Globalization and Health
- Discipline: Global health
- Language: English
- Edited by: Greg Martin, Ronald Labonté, Katerini Storeng

Publication details
- History: 2005-present
- Publisher: BioMed Central
- Open access: Yes
- Impact factor: 10.8 (2022)

Standard abbreviations
- ISO 4: Glob. Health

Indexing
- ISSN: 1744-8603
- LCCN: 2005243560
- OCLC no.: 59553481

Links
- Journal homepage; Online archive;

= Globalization and Health =

Globalization and Health is a peer-reviewed open-access public health journal from BioMed Central that covers the topic of globalization and its effects on health. Globalization and Health was the first open access global health journal available when it came out in 2005. By 2022, the editors in chief were Ronald Labonté, Greg Martin, and Katerini Storeng.

Globalization and Health was one of six out of 100 journals to receive the highest possible "Five Wheel" impact rating from the SDG Impact Intensity™ journal rating system, based on an analysis of data from 2016-2020 that assessed relevance to the Sustainable Development Goals (SDGs). It has been positively rated in research on inclusivity in academic publication.

== History ==
Globalization and Health was the first open access global health journal available when it appeared in April 2005. It was first announced under the leadership of Greg Martin (then at the London School of Hygiene and Tropical Medicine) and Derek Yach (Yale University).

From 2008 to 2013, Martin was joined as co-editor-in-chief by Emma Pitchforth of the London School of Economics (LSE Health). Beginning in 2013, Martin was joined by guest editors for a thematic series of issues focusing on global health systems and lessons from low and middle-income countries.

In 2018, Ronald Labonté joined Martin as a co-editor-in-chief.
By 2022, the editors in chief were Greg Martin (Ireland), Ronald Labonté (Canada), and Katerini Storeng (Norway).

==Focus==
Globalization and Health offers an international platform for original research, knowledge sharing, and debate on the topic of globalization and its effects on health, with special attention to the ways in which globalization processes affect research and policy. Globalization affects individual and population health in multiple ways, requiring societies to adapt. Processes of global change shape determinants of health including lifestyle, employment, housing, education, and sanitation. Globalization is restructuring human societies, leading to new patterns of health and disease. Globalization is affecting financing, regulation and marketing of healthcare and services.

Through its publication history, several assessments have been made of its content and how it has changed over time. Between 2005 and 2010, the journal's strongest focus was on bio-medical and population health, but social science perspectives were increasingly addressed, and the number of empirical studies was increasing.
By 2011, over 50 % of its publications were research articles.
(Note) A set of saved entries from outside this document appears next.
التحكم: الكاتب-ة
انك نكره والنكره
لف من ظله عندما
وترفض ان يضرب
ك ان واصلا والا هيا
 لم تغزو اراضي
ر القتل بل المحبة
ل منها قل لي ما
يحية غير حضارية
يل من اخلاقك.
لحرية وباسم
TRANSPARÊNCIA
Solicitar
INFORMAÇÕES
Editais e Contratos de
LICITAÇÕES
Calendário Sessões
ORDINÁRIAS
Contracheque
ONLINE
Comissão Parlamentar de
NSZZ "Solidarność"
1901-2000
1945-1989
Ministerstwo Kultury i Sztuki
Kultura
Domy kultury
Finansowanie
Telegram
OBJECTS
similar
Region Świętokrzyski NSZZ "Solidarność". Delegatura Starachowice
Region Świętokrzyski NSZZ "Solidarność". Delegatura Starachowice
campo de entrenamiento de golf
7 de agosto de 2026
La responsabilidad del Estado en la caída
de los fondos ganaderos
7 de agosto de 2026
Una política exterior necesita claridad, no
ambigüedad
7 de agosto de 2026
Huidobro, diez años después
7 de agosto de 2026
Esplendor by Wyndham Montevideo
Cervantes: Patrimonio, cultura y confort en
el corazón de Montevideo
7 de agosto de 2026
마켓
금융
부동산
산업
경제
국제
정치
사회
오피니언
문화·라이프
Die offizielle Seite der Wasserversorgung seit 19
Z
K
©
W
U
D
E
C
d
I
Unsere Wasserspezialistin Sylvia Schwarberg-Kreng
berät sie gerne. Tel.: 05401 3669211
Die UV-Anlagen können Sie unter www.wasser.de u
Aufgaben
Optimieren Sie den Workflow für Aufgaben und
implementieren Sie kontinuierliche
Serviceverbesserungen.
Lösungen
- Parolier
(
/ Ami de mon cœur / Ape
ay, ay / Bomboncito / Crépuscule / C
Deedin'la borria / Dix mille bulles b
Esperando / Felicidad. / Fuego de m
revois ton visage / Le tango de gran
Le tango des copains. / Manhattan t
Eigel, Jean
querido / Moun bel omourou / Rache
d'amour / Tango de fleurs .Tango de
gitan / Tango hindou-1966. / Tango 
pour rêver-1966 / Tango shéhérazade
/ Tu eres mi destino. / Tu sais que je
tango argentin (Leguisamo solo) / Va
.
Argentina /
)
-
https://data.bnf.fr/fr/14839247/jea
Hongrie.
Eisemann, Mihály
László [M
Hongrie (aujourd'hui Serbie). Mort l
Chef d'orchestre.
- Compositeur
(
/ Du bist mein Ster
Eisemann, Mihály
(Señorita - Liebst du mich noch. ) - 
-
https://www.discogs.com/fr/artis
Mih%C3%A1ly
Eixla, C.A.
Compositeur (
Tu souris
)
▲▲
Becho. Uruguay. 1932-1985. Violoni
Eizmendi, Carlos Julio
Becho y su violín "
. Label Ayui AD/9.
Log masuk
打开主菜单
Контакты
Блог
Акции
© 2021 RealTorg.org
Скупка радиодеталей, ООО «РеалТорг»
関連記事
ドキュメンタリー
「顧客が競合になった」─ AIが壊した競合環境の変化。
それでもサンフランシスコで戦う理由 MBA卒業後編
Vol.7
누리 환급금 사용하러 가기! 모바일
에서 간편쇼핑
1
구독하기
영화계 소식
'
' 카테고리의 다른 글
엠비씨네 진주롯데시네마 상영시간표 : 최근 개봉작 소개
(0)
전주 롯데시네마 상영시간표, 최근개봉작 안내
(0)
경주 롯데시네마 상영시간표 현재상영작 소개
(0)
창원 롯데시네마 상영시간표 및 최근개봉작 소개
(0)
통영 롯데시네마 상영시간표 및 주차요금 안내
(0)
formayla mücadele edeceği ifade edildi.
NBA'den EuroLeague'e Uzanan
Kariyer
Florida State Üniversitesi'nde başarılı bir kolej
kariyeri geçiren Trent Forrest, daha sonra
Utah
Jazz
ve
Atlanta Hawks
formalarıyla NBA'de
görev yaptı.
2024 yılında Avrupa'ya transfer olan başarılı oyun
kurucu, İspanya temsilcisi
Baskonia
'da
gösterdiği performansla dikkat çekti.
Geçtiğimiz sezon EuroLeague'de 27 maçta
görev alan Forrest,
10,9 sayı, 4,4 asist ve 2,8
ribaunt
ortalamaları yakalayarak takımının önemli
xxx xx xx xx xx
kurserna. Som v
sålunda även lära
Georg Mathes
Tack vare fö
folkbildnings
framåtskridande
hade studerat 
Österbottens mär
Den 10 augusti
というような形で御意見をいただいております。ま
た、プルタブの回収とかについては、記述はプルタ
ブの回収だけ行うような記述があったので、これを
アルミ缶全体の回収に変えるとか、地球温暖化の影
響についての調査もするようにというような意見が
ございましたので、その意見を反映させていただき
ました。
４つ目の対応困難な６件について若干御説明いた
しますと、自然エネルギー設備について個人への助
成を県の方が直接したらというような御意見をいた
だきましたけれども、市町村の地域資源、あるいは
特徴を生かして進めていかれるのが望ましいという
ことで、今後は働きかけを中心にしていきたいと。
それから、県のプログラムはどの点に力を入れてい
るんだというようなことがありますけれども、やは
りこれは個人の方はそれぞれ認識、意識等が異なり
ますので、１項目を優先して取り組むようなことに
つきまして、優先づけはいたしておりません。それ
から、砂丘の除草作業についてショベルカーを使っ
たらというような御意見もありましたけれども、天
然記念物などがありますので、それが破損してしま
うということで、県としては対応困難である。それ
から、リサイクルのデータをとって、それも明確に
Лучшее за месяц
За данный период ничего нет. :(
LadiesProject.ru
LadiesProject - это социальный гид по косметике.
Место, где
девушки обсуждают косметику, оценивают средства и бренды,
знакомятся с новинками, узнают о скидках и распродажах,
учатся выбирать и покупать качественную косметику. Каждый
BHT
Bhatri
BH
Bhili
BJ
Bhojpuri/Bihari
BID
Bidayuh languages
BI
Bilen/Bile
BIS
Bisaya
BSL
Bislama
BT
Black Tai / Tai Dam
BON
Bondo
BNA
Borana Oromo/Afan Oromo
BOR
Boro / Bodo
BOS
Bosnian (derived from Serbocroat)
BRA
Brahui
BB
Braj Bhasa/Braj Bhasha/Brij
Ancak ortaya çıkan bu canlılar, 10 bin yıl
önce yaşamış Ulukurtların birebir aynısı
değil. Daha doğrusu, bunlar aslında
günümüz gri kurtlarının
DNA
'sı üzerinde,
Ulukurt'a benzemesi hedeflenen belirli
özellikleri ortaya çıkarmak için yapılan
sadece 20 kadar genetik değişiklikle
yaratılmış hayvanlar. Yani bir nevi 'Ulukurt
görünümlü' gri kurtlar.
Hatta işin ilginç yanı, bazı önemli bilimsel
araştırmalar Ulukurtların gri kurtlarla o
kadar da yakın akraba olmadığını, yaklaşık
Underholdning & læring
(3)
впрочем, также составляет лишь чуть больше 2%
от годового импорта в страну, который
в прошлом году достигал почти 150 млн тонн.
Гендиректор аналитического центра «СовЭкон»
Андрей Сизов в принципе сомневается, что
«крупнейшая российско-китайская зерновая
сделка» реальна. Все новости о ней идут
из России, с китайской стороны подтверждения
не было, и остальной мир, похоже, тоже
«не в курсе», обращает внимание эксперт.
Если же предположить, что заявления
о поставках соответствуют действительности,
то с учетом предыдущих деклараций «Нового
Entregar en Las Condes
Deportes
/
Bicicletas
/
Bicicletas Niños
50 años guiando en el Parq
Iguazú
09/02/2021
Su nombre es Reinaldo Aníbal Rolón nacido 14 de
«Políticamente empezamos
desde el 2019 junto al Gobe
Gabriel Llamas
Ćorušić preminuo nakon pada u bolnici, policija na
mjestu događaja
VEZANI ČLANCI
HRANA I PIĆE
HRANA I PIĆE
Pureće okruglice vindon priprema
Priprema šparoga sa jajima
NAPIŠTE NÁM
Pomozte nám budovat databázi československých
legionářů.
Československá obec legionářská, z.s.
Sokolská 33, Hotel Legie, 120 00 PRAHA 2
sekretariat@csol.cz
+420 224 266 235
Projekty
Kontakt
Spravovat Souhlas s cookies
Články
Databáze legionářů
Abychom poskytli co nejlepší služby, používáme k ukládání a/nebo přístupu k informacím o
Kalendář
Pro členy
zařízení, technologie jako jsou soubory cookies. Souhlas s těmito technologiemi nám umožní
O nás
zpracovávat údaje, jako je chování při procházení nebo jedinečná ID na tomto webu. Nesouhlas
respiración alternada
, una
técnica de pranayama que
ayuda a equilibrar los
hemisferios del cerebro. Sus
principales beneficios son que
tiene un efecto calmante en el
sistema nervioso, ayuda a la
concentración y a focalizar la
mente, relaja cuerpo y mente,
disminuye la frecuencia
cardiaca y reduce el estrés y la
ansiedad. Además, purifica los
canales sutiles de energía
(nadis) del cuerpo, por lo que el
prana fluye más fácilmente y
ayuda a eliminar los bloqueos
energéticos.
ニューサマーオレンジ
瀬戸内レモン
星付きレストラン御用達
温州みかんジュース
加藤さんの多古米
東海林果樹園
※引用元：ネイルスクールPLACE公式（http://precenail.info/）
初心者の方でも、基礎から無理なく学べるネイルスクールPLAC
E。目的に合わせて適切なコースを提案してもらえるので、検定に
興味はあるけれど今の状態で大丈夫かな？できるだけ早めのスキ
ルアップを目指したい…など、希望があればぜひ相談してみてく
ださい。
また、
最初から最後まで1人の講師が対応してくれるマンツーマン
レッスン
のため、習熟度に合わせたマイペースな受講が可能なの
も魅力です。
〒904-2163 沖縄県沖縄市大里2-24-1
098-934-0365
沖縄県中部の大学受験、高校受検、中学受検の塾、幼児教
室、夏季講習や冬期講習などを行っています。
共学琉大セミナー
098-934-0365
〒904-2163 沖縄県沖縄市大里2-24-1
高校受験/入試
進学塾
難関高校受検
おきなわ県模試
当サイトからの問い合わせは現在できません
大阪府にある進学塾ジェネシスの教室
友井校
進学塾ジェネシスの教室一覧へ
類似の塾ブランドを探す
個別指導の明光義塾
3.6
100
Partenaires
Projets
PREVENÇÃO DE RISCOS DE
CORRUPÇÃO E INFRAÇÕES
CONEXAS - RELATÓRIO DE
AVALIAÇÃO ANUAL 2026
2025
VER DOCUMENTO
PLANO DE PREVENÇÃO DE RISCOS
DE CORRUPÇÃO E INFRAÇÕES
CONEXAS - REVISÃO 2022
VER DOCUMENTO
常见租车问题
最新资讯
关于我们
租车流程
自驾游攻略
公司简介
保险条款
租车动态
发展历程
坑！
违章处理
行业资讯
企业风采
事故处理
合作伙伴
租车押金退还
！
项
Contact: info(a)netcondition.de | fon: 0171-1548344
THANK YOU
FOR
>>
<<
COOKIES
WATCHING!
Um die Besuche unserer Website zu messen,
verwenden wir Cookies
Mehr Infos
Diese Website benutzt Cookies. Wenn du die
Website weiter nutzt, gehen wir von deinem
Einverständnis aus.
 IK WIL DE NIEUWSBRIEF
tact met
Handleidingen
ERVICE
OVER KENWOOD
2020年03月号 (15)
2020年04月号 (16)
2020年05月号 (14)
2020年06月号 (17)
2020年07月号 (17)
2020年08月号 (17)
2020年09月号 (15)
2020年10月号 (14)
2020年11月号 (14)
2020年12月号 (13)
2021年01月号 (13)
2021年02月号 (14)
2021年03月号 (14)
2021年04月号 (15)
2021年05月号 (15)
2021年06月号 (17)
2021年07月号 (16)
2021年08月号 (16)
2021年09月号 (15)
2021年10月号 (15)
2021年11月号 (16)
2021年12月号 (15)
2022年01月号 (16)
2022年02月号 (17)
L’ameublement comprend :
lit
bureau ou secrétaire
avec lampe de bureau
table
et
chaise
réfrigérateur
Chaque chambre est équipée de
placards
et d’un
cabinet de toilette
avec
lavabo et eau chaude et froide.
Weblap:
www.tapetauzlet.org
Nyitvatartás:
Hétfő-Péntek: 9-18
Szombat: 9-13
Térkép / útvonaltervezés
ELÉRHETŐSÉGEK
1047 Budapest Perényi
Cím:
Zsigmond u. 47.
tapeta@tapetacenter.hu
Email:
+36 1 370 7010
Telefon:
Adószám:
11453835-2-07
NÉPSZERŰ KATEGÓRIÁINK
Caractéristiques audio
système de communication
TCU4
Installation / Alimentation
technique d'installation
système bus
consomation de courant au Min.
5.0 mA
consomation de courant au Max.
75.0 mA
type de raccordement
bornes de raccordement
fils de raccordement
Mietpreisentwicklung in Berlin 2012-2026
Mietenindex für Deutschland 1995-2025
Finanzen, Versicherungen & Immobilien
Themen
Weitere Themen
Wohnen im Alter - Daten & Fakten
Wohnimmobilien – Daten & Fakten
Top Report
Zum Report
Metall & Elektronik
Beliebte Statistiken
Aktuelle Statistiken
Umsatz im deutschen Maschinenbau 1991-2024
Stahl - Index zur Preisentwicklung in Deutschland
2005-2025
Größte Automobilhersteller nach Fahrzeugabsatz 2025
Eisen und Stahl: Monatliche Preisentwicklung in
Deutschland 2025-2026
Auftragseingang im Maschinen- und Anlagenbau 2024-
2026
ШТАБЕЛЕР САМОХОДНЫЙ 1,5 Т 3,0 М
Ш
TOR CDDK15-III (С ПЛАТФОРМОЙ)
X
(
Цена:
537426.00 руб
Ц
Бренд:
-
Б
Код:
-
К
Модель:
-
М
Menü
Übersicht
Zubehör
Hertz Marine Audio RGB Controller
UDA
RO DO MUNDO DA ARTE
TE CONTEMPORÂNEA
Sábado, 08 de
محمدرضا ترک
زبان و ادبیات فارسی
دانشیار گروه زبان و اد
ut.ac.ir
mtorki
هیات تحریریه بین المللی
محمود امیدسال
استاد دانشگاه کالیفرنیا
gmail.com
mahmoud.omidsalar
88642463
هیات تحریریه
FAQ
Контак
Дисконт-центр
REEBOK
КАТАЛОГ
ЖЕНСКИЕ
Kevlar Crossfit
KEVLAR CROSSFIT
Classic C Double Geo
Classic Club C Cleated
The journal also included high percentages of literature reviews and meta-analyses.

Globalization and Health publishes articles under the following sections: Development, Disease, Economics and trade, Environment, Governance for health, Health in foreign policy, Health systems, Migration and mobilities, Psychosocial impacts, and Theory, models and methods.

== Abstracting and indexing ==
The journal is abstracted and indexed in PubMed Central, CABI, EMBASE, and Scopus.